Эмоции нахлынули на Рэндидли плотными волнами, так что он даже не успел среагировать на появление первого, как на него обрушился следующий. Он стоял в подвешенном сне о старой квартире своего отца, быстро пытаясь стабилизировать свои мысли.
Серое Существо, олицетворение его явно пагубных отношений с матерью, которые теперь служили точкой сплочения всего опасного и свободного радикального значения всего Альфа Космоса, обладало эмоциональным аффектом, который бурлил и бурлил. Содержащуюся в нем разрушительную силу Рэндидли хотел встроить в свои текущие схемы атаки для еще более сокрушительного наступления.
Но это было не то, что он сейчас испытал.
Эмоции, охватившие его, когда он распространял свои чувства через Альфа-Космос и искал Иезекииля Призрачного Пса, совершенно отличались от той буйной и мстительной энергии. Это чувство было темным, тяжелым и смутно влажным. Оно легло на него, как заплесневелое одеяло, холодящее и удушающее.
В изумлении Рэндидли подошел к мягкому дивану и сел. Он не должен быть так брошен. Он почти не общался с Иезекиилем, по крайней мере, в последние несколько лет. Рэндидли мог смотреть на связи с Нижним миром между ними двумя, которые внезапно казались почти заметно увядшими и тусклыми, были тонкими и относительно незначительными. Этот эмоциональный ответ казался необоснованным.
— Так почему… — Рэндидли судорожно вздохнул. Он поднял руки и обнял их за плечи.
Внезапно в центре комнаты появился маленький светящийся каштан. Голос Иезекииля, эхом отдающийся издалека, заговорил снова, без какого-либо подтверждения конца его жизни. «Вот воспоминание, которое я должен дать вам. Это с того дня, как мы встретились, твоя мама и я. Держу пари, мы рассказали тебе милую историю о том, как это произошло… но это было совсем не так. Твоя мать была очень, очень сильной, Рэндидли. Она просто… всегда боролась с чем-то большим, чем она сама. У нее оставалось мало энергии, по крайней мере, когда ей нужно было что-то делать в одиночку. Как воспитывать тебя. Или как попытка полюбить меня».
— П-эй, подожди, мне нужно тебе кое-что сказать. Рэндидли вскинул голову. Он проигнорировал всплывающее воспоминание и окинул комнату пронзительным взглядом. Жалюзи были постоянно скошены, поэтому свет проникал в комнату с явным голубоватым оттенком. Эта влажная эмоция сжала его тело, прилипла к коже и стекала в горло.
Ответа не было. Глаза Рэндидли загорелись. «Привет.
— Я, черт возьми, разговариваю с тобой.
— Ты действительно просто…
— Как когда я был жив, да? Вы уходите, когда вам надоело торговать…
Рэнди громко фыркнул, прерывая свою речь.

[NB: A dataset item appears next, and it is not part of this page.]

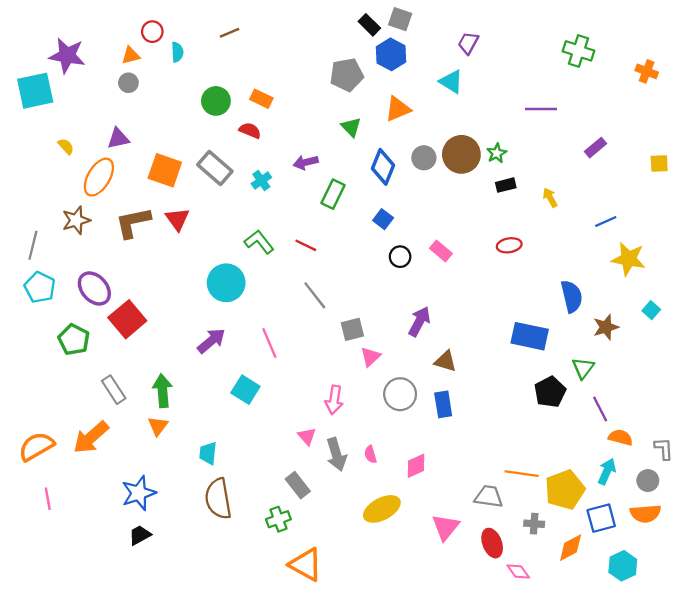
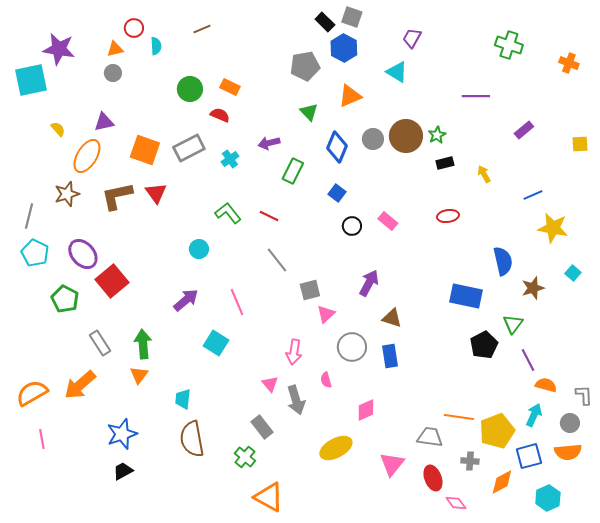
gray rectangle: (215, 168) -> (189, 148), turned -68
cyan circle: (226, 283) -> (199, 249), size x0.6
pink semicircle: (371, 454) -> (326, 380), moved
green cross: (278, 519) -> (245, 457), turned -30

Он чувствовал это в воздухе; какой бы остаток Иезекииля ни был здесь, он ускользнул после того, как передал это последнее сообщение. Действительно, эхо выполнило обещанную ему роль и двинулось дальше.
Закусив губу, Рэндидли наклонился вперед и уставился на слегка неприятный ковер. Таким всегда был Иезекииль; он ушел, когда был готов, уйдя не с сообщением, а скорее с заявлением, его решение было принято так твердо, что он не желал рассматривать какие-либо альтернативы. Он чувствовал заботу о других людях, но это проистекало из глубоко эгоистичного места. Насколько мог судить Рэндидли, его отцу и в голову не приходило, что кто-то захочет с ним поговорить. Хотелось бы закрытия на своих условиях.
В квартире было очень тихо. На самом деле он находился в довольно паршивом районе рядом с шоссе, поэтому окна часто дребезжали от проезжающих тяжелых восемнадцатиколесных транспортных средств, перевозивших грузы. И все же это был всего лишь сон.
Все казалось фальшивым и застывшим вокруг него.
Случайно, в уголках его глаз выступили слезы, и он начал хихикать. Хотя, если честно… может, я тоже немного такой. Иногда я просто принимаю решение и ухожу. И люди, которых я оставляю позади-
Он судорожно выдохнул. Ему было невероятно досадно, душно в этой знакомой и неудобной комнате с ее ужасной, неестественной тишиной. И все же, чем дольше он сидел там, тем больше влажных эмоций просачивалось по всему Рэндидли. Все больше и больше его душевного аффекта, его образов, потока его значения… все это насквозь окрашивалось тихой и вялой скорбью.
Еще больше слез образовалось и покатилось по его щекам, осторожно следуя по пути, проложенному их предшественниками.